Count the lines below that contain the word "vase", and report only that number.
# # # # #
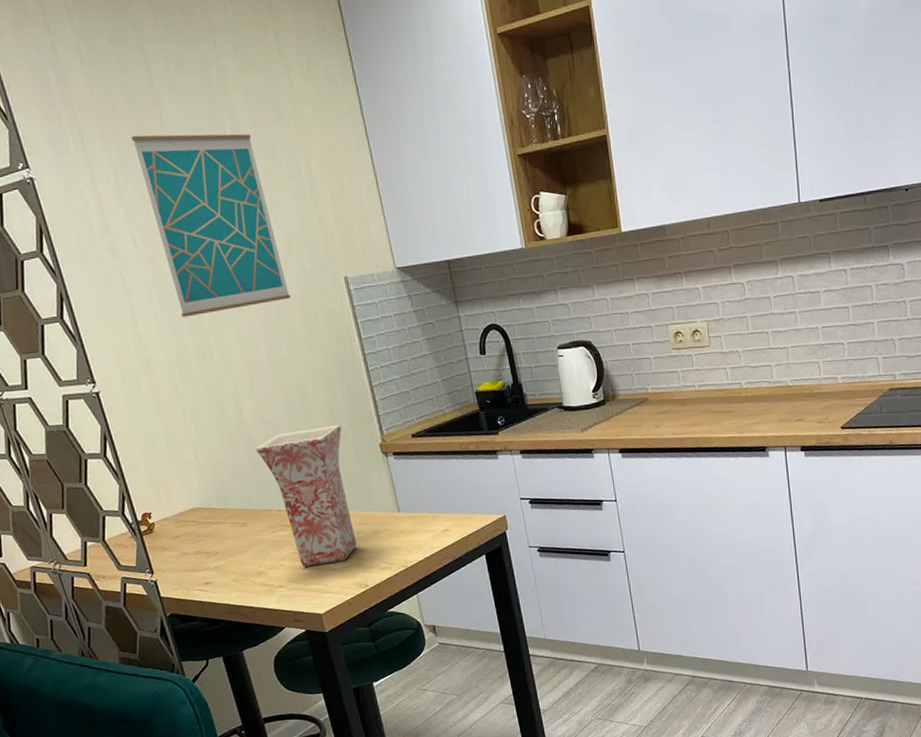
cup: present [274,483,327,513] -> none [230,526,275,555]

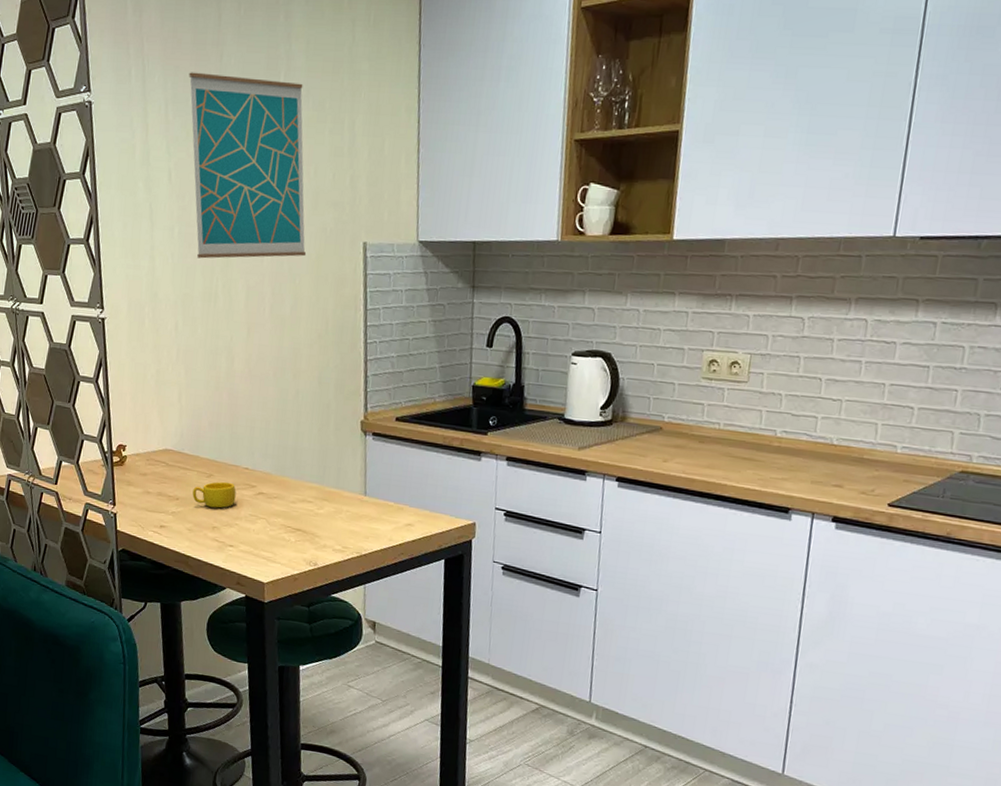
cup: none [230,526,275,555] -> present [192,481,236,509]
vase: present [255,424,357,567] -> none [237,391,326,534]

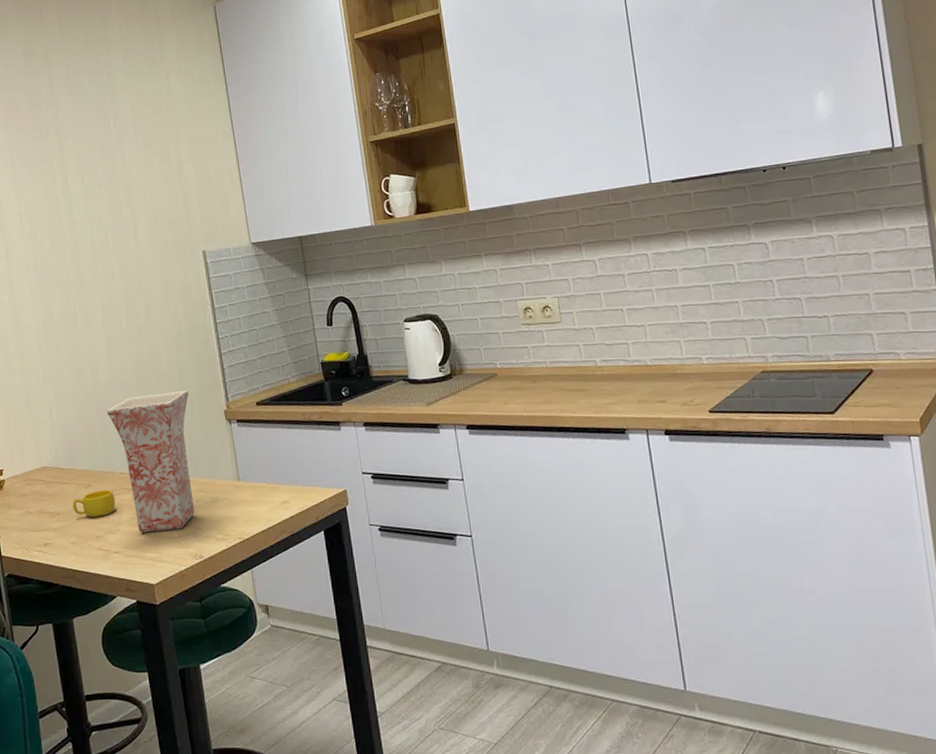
wall art: present [189,72,307,259] -> none [29,126,153,286]
vase: none [237,391,326,534] -> present [106,390,195,533]

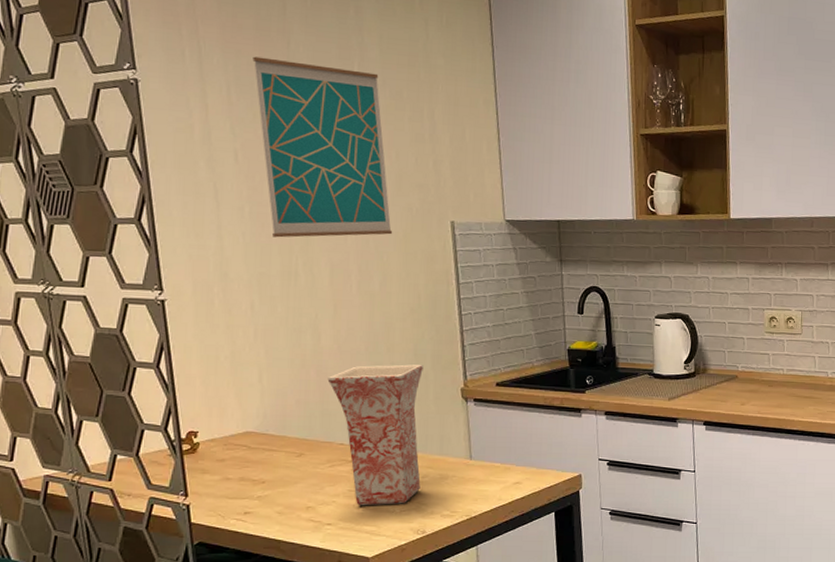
wall art: none [29,126,153,286] -> present [252,56,393,238]
cup: present [73,489,115,517] -> none [281,459,332,487]

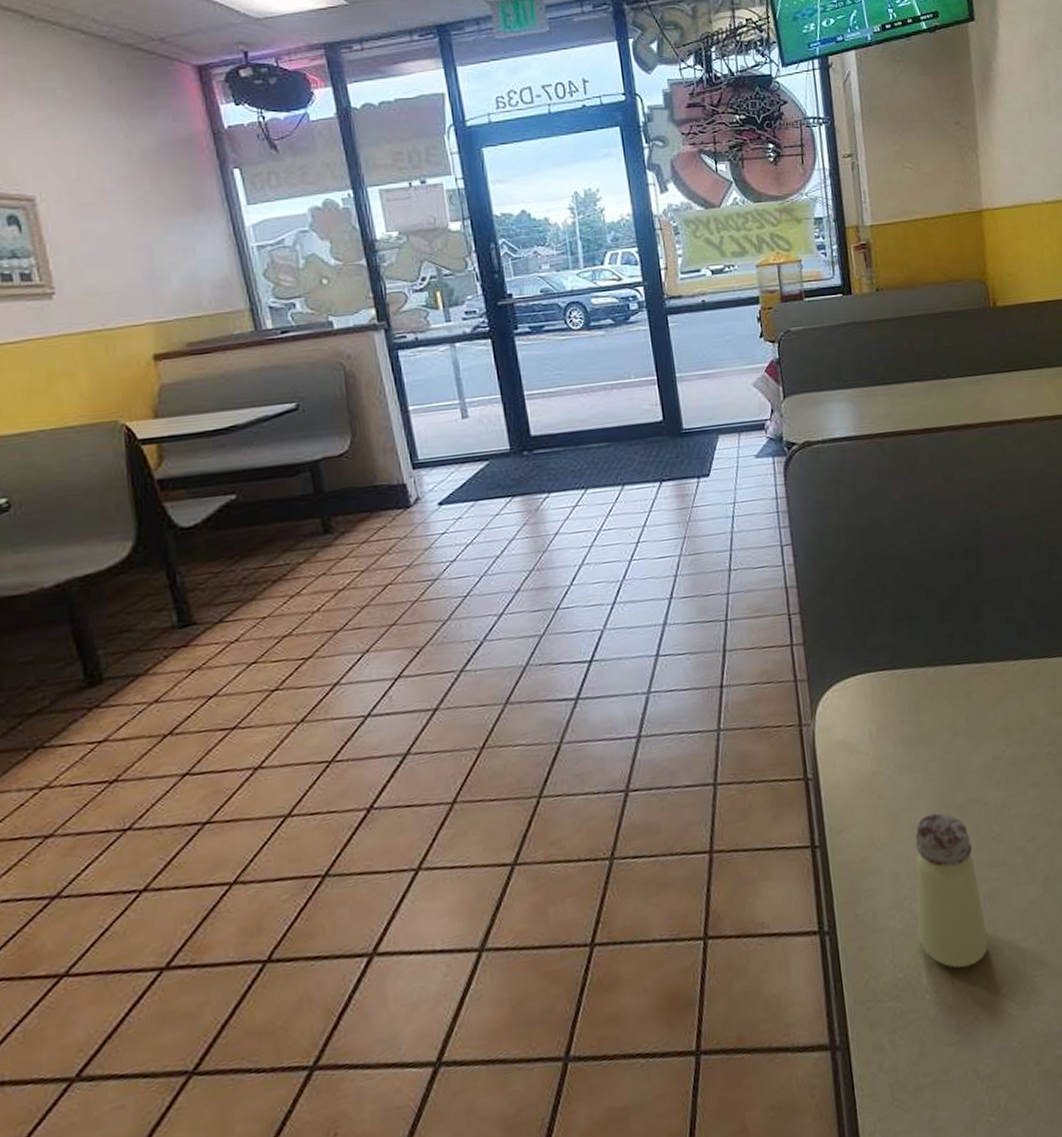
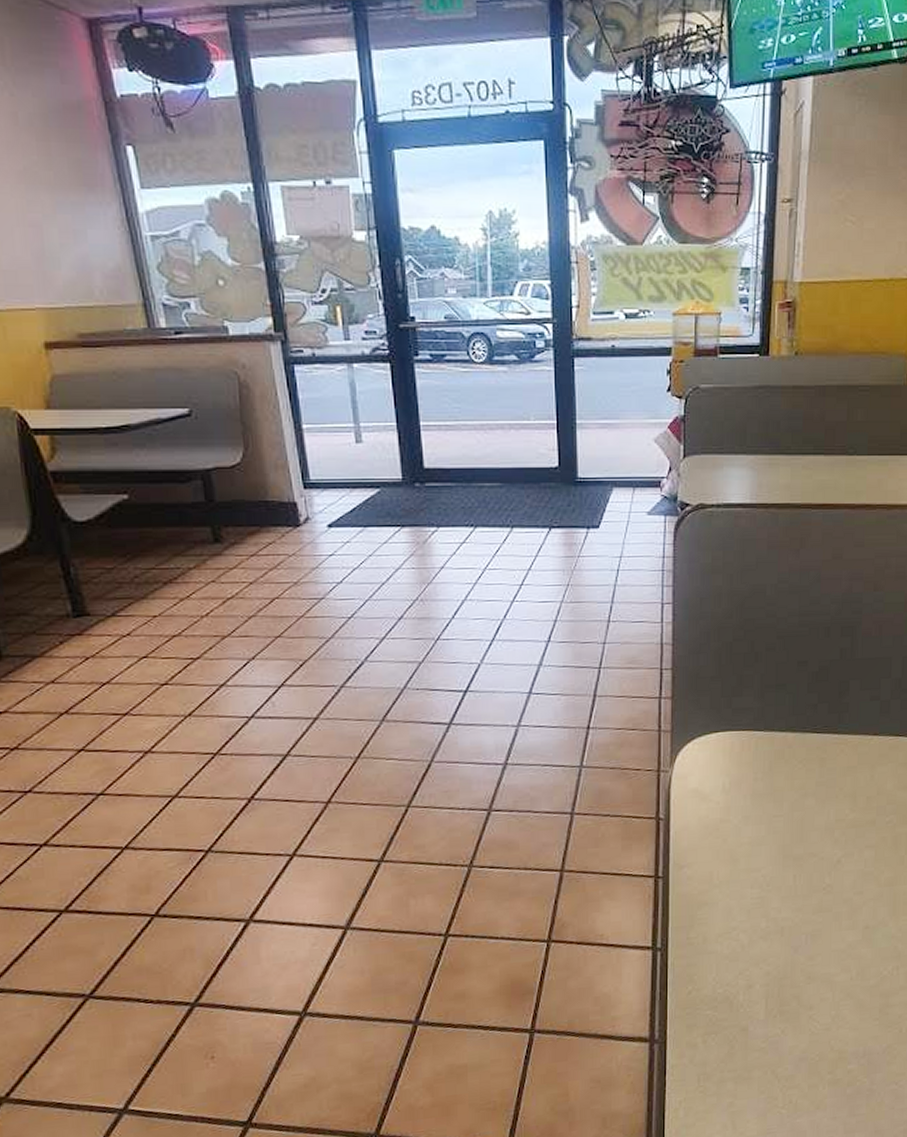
saltshaker: present [915,812,989,969] -> none [741,861,804,991]

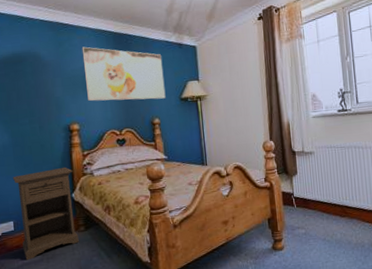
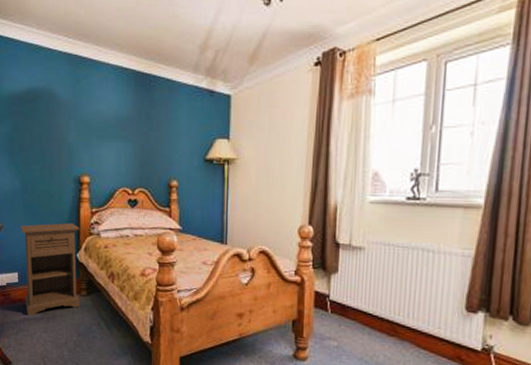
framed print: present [81,46,166,101] -> none [100,86,189,157]

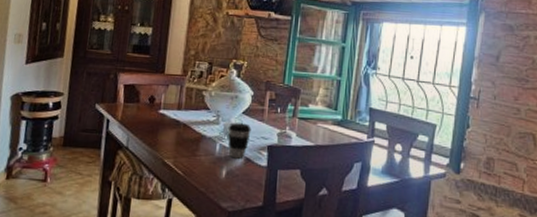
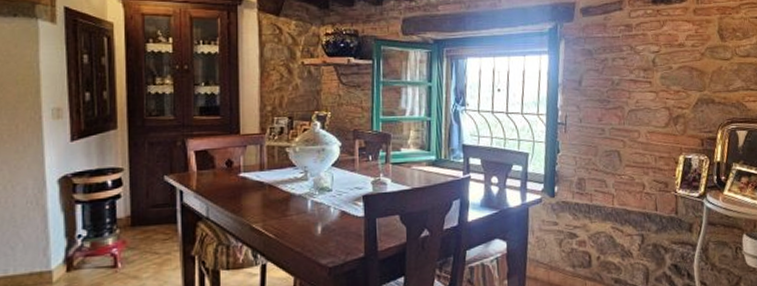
coffee cup: present [227,122,252,159] -> none [318,176,344,213]

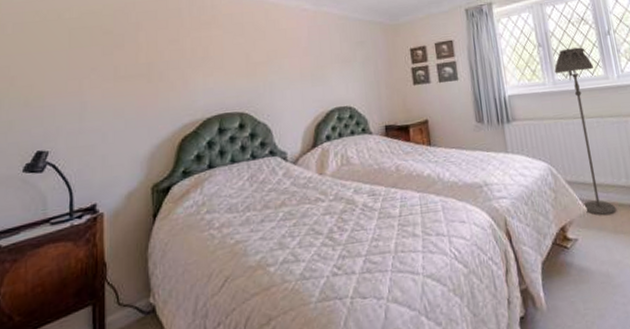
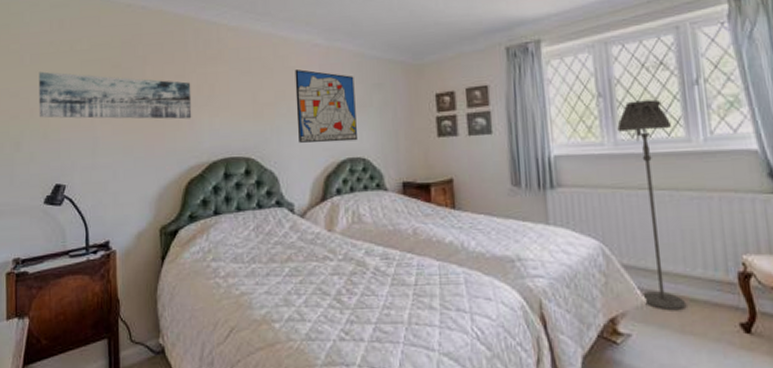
wall art: none [20,40,186,86] -> present [39,71,192,120]
wall art: none [285,31,344,96] -> present [295,69,357,143]

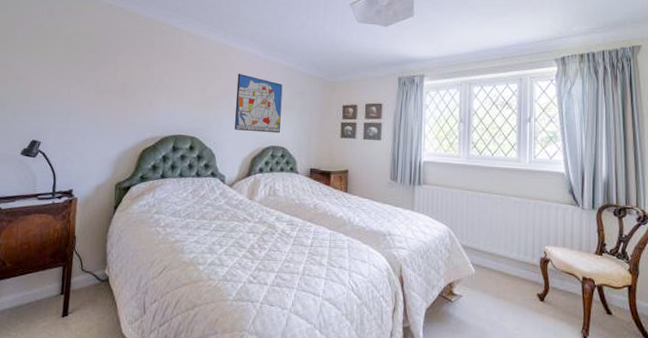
wall art: present [39,71,192,120] -> none [24,48,154,101]
floor lamp: present [617,99,687,311] -> none [471,128,509,282]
# # # # #
RESULT. 2